Key details from the meeting: - Equipment vote: Directors voted to recommend a straight cash purchase of the vehicles and equipment by the City of Ukiah. The city staff said a straight purchase is the "cleanest way to go" and could be on the council agenda within weeks. The board recorded the motion and a second and adopted the purchase.

- Building term sheet: City staff outlined a five-year lease-purchase structure presented as an option for the office building: a principal near $499,999 (appraisal required), an illustrative 4% interest rate, and a bargain purchase of $1 at the end of year five. Dan, the City finance director, described that structure and emphasized the city would be responsible for maintenance and repairs during the lease even though title would remain with the district until the bargain purchase was exercised.
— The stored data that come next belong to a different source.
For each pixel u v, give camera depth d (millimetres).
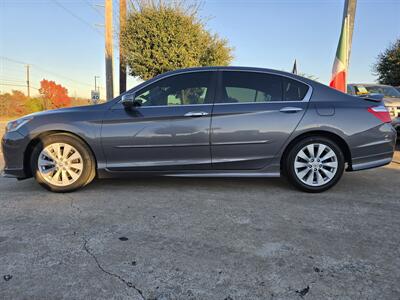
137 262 2406
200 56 11664
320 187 4070
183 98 4082
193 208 3531
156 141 3986
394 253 2561
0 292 2041
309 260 2445
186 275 2244
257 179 4766
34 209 3498
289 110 3990
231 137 3988
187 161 4035
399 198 3924
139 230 2959
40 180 4039
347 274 2264
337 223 3139
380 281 2186
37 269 2303
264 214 3365
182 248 2623
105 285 2127
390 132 4090
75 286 2111
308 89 4125
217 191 4164
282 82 4141
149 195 3984
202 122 3975
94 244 2682
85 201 3762
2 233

- Rate study and projected increases: Hildebrand presented a financial-plan-style study (the board is not changing rate design) that targets reserve policies similar to prior guidance: a 25% operating reserve (roughly three months of operations) and a capital reserve to smooth volatile capital spending. The consultant modeled a baseline that requires significant near-term increases to avoid dropping below reserve targets: examples shown included two consecutive years of 20% increases, then two years at 12%, then 5% thereafter (a cumulative, long-run percent change approaching the plan's modeled endpoint). He also modeled alternatives. If the district realized a one-time infusion of about $700,000 from asset sales (equipment plus building), the board could adopt smaller, steadier increases (roughly 12% yearly in modeled scenarios) and avoid the most severe front-loaded hikes.

- Board concerns and contingencies: Directors repeatedly cautioned against relying on sale proceeds that might not materialize quickly. Several directors said they preferred an outright sale that would speed receipt of cash for rate smoothing; others favored protections that would accelerate bargain-purchase obligations if annexation or dissolution occurred. Staff said equipment proceeds could be available by December; building proceeds depend on market timing. Dan stressed that while the city currently manages Willow's cash on its books, those funds remain Willow funds and must be used for the benefit of Willow ratepayers unless the district is legally dissolved or annexed.

Votes at a glance: - Urgent agenda item (Performance Pump quote for a VFD drive) — motion to add: moved by Director Hildreth; seconded by Director Gordon; outcome: approved (unanimous). This item was added to new business as agenda item 3. - Equipment/vehicles purchase by City of Ukiah — motion for straight purchase: moved by Director Hildreth; seconded by Director Gordon; outcome: approved (recorded as adopted by board vote). - Recommendation of the financial plan (modified at tonight27s meeting) to the UVWA executive committee — motion to recommend: moved by Director Gordon; seconded by Director Hildreth; outcome: approved; board instructed staff to present the revised plan to the UVWA executive committee on Nov. 6.

What the board did not decide: The district did not finalize a sale of the office building. That term sheet remains a negotiation point; directors directed staff and the city to refine terms and pursue appraisal and drafting of purchase documents. The board also reserved its right to solicit an independent auditor for future years but discussed transitioning to the city's auditor for 2026 for continuity as accounting fully moves onto the city's platform.

Context and next steps: Staff said the city took over district billing and many administrative functions July 1; quarterly financial statements for Willow are expected for the board's November meeting. Hildebrand said the plan seeks to keep the district above reserve targets and to fund an increased capital program (model average roughly $226,000/year in nominal dollars). If the board and the UVWA executive committee approve the schedule, the consultant recommended mailing Proposition 218 notices by mid-November, holding the public hearing in early February, and implementing the first rate adjustment in March (with subsequent adjustments timed to the fiscal year start).